Molecular clocks help date evolutionary events
For many applications, biologists want to know not only the order in which evolutionary lineages split but also the timing of those splits. In 1965, Emile Zuckerkandl and Linus Pauling hypothesized that rates of molecular change were constant enough that they could be used to predict evolutionary divergence times—an idea that has become known as the molecular clock hypothesis.
Of course, different genes evolve at different rates, and there are also differences in evolutionary rates among species related to differing generation times, environments, efficiencies of DNA repair systems, and other biological factors. Nonetheless, among closely related species, a given gene usually evolves at a reasonably constant rate. Therefore the protein encoded by the gene accumulates amino acid replacements at a relatively constant rate (Figure 21.11). A molecular clock uses the average rate at which a given gene or protein accumulates changes to gauge the time of divergence for a particular split in the phylogeny. Molecular clocks must be calibrated using independent data, such as the fossil record, known times of divergence, or biogeographic dates (e.g., the time of separations of continents). Using such calibrations, times of divergence have been estimated for many groups of species that have diverged over millions of years.

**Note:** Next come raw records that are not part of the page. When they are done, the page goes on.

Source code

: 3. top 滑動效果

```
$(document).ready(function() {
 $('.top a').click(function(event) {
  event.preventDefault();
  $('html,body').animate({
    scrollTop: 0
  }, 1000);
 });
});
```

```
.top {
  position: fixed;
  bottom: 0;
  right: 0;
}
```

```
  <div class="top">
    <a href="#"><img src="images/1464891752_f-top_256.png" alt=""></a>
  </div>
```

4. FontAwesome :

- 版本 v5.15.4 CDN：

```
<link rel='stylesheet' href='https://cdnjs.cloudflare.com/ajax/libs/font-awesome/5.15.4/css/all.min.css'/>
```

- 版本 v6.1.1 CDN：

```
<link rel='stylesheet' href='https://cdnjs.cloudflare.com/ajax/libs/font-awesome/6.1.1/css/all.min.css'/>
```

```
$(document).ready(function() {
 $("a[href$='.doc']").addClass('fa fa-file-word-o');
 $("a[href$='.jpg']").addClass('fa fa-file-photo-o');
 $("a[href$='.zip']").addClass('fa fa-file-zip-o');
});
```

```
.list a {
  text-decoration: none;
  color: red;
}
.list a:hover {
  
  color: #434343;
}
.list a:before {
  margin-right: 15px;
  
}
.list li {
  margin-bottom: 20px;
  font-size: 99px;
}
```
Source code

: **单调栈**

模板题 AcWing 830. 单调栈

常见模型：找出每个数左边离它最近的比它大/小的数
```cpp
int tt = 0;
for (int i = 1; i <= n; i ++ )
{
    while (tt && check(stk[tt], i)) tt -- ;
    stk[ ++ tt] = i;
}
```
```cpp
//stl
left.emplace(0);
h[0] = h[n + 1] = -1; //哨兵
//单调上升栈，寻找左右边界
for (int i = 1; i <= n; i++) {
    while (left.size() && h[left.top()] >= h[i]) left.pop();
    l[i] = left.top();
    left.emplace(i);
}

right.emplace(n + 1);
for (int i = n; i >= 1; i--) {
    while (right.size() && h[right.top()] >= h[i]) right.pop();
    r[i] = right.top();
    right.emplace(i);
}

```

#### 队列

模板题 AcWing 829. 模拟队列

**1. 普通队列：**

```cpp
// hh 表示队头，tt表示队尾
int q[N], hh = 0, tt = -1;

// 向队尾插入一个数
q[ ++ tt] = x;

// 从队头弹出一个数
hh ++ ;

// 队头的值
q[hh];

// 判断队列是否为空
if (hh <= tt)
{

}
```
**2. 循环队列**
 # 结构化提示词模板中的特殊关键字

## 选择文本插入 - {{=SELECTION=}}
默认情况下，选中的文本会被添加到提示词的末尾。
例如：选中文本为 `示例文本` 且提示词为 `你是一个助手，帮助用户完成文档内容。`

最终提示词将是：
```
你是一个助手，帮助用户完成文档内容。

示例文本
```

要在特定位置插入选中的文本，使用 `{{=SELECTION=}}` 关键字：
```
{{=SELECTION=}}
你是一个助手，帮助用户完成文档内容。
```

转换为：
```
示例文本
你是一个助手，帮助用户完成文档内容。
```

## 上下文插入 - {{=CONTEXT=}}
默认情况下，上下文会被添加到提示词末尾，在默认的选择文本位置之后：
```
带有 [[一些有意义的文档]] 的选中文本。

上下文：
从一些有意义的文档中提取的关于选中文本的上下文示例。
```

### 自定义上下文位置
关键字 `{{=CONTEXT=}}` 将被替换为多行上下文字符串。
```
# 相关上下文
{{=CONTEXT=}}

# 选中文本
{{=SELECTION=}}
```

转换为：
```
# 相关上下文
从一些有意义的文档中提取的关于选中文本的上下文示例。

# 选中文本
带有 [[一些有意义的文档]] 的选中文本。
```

Figure 21.11 A Molecular Clock for the Protein Hemoglobin Amino acid replacements in hemoglobin have occurred at a relatively constant rate over nearly 500 million years of evolution. The graph shows the relationship between the time of divergence and the proportion of amino acids that have changed for 13 pairs of vertebrate hemoglobin proteins. The average rate of change represents the molecular clock for hemoglobin in vertebrates.
Molecular clocks are not only used to date ancient events; they are also used to study the timing of comparatively recent events. Most samples of HIV-1 have been collected from humans only since the early 1980s, although a few isolates from medical biopsies are available from as early as the 1950s. Biologists can use the observed changes in HIV-1 over the past several decades to project back to the common ancestor of all HIV-1 isolates, and estimate when HIV-1 first entered human populations from chimpanzees (Figure 21.12). This molecular clock was calibrated using the samples from the 1980s and 1990s, and then tested using the samples from the 1950s. As shown in Figure 21.12C, a sample from a 1959 biopsy is dated by molecular clock analysis at 1957 ± 10 years. Extrapolation back to the common ancestor of the samples suggested a date of origin for this group of viruses of about 1930. Although AIDS was unknown to Western medicine until the 1980s, this analysis shows that HIV-1 was present (probably at a very low frequency) in human populations in Africa for at least a half-century before its emergence as a global pandemic. Biologists have used similar analyses to conclude that immunodeficiency viruses have been transmitted repeatedly into human populations from multiple primates for more than a century (see also Figure 21.7).
Figure 21.12 Dating the Origin of HIV-1 in Human Populations (A) A phylogenetic tree for samples of the main group of HIV-1 virus. The dates indicate the years in which the samples were taken. (For clarity, only a small fraction of the samples that were examined in the original study are shown.) (B) A plot of sample year versus genetic divergence from the common ancestor provided an average rate of divergence, or a molecular clock. (C) The molecular clock was used to date a sample taken in 1959 (as a test of the clock) and to estimate the date of origin of the HIV-1 main group (about 1930). Branch length from a common ancestor represents the average number of substitutions per nucleotide.
Question
Q: What would be the expected branch length from the common ancestor of an HIV isolate from 1970?
The expected branch length would be about 0.09 substitutions per nucleotide.